Alebrijes de Oaxaca UABJO, also and officially named Alebrijes de Oaxaca Fútbol Club Premier, was a Mexican football team based in the city of Oaxaca, state of Oaxaca. They played in the third tier of Mexican football league, Serie B de México. The team was the second squad of the club Alebrijes de Oaxaca and was founded in 2013, dissolved in 2015 and resumed on July 30, 2021. The team was dissolved again on June 15, 2023 to give way to C.F. Orgullo Reynosa.

==History==
Alebrijes de Oaxaca was founded in December 2012 from the move of Tecamachalco F.C., due to the fact that this club could not compete in the Ascenso MX. However, since its creation, the club has maintained affiliated teams competing in lower categories of Mexican soccer in order to give its young players minutes to play.

Between 2013 and 2015 the affiliated team had the same name as the club, later in 2015 it was relocated to Malinalco and renamed Colibríes de Malinalco, finally between 2017 and 2018 the team was named Tecamachalco F.C. and was moved to Huixquilucan de Degollado.

In 2019, the club changed owners, so the new board decided to eliminate the policy of affiliated teams and return to developing their own squads. Between 2020 and 2021, Alebrijes maintained an agreement with C.D. Cuautla to send some of his players on loan so that they had professional experience.

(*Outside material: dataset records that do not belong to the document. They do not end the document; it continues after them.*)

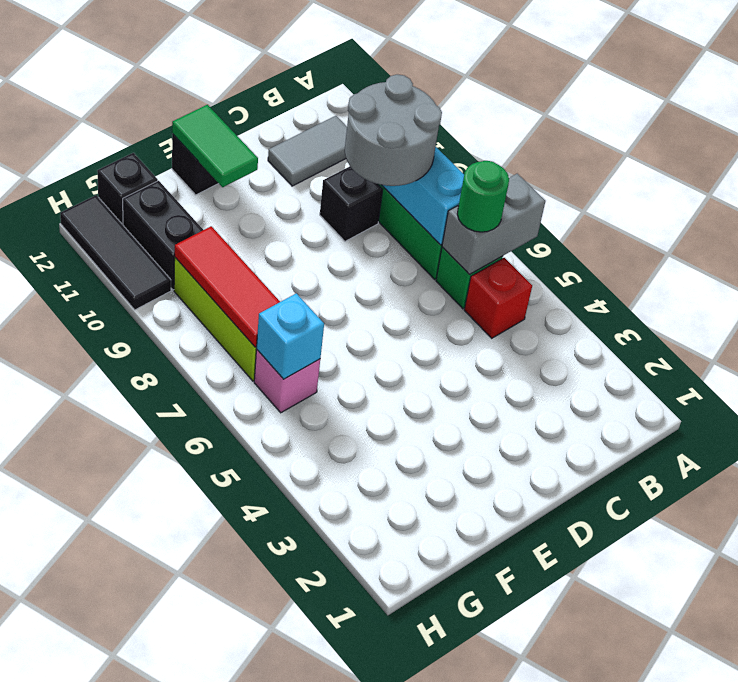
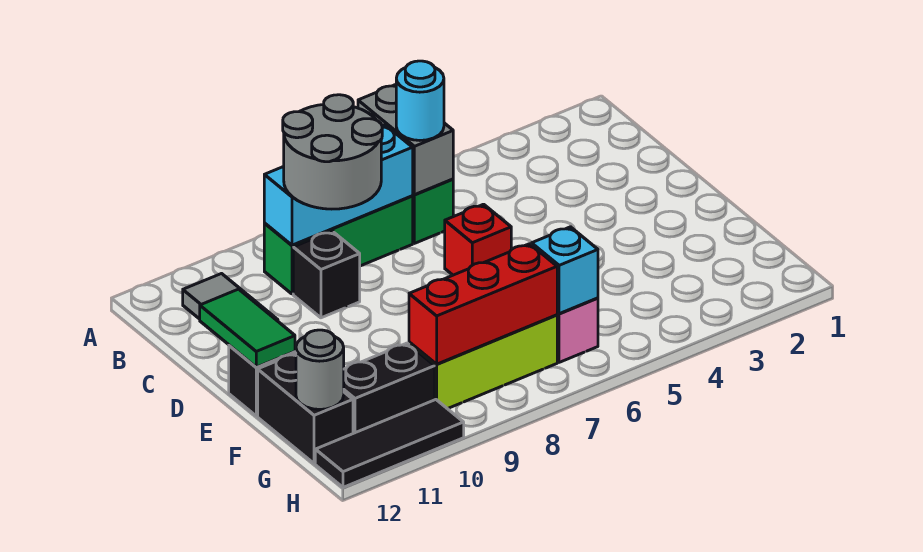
red brick B5 level 1 -> red brick D6 level 1
green round brick B6 level 3 -> cyan round brick B6 level 3
green tile E11:E12 level 2 -> green tile D12:E12 level 2
red tile G7:G9 level 2 -> red brick G7:G9 level 2
black brick G12 level 1 -> black brick F12:G12 level 1
none -> grey round brick G12 level 2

On July 30, 2021, the return of the team was made official to take part in the Liga Premier de México, which was formed with players from the Liga TDP team, the youth squads and footballers from other clubs.

On August 26, 2022, Alebrijes de Oaxaca and the Benito Juárez Autonomous University of Oaxaca (UABJO) signed an agreement through which the club was integrated into the sports structure of the university, with the aim of ensuring the continuity of the team in Oaxaca, and have access to university sports facilities. As part of the agreement, the team would be called Alebrijes UABJO, finally that name was adopted by Alebrijes de Oaxaca Premier, leaving the first team with the original name.

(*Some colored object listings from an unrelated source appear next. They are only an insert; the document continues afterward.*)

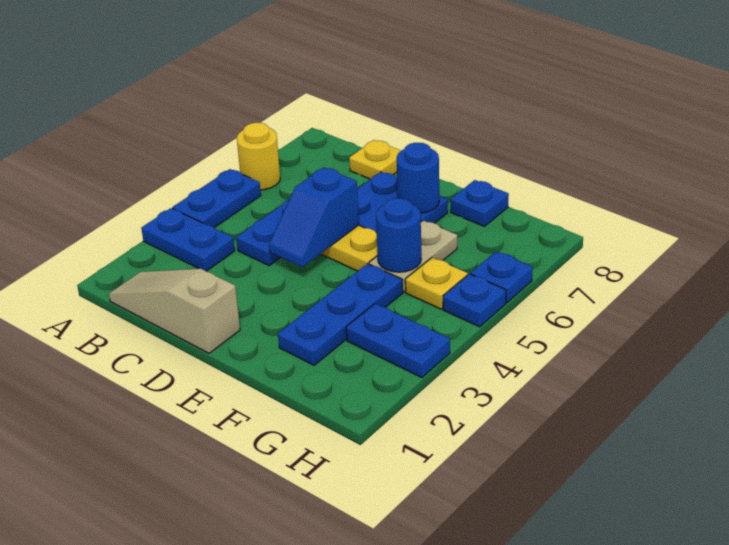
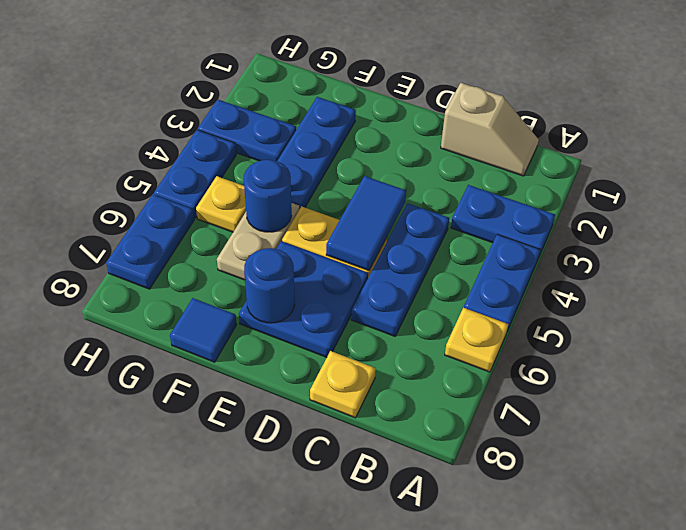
yellow round brick A6 level 1 -> yellow plate A6 level 1
tan slope B1:D1 level 1 top D -> tan slope B1:C1 level 1 top C
blue slope D4:D5 level 2 top 5 -> blue tile D4:D5 level 2
blue plate F8 level 1 -> blue tile F8 level 1
blue plate H5 level 1 -> blue plate H4:H5 level 1
blue plate H6 level 1 -> blue plate H6:H7 level 1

In the Clausura 2023 the team won its first championship after defeating T'ho Mayas in the final series of the Liga Premier – Serie B. Later the team won the title of champion of the season after defeating Club Calor, champions of the Apertura 2022 tournament.

==Stadium==

The Estadio Tecnológico de Oaxaca is a multi-use stadium in Oaxaca City, Oaxaca, Mexico. It is currently used mostly for football matches and is the home stadium for Alebrijes de Oaxaca. The stadium has a capacity of 14,598 people and also includes 72 luxury boxes.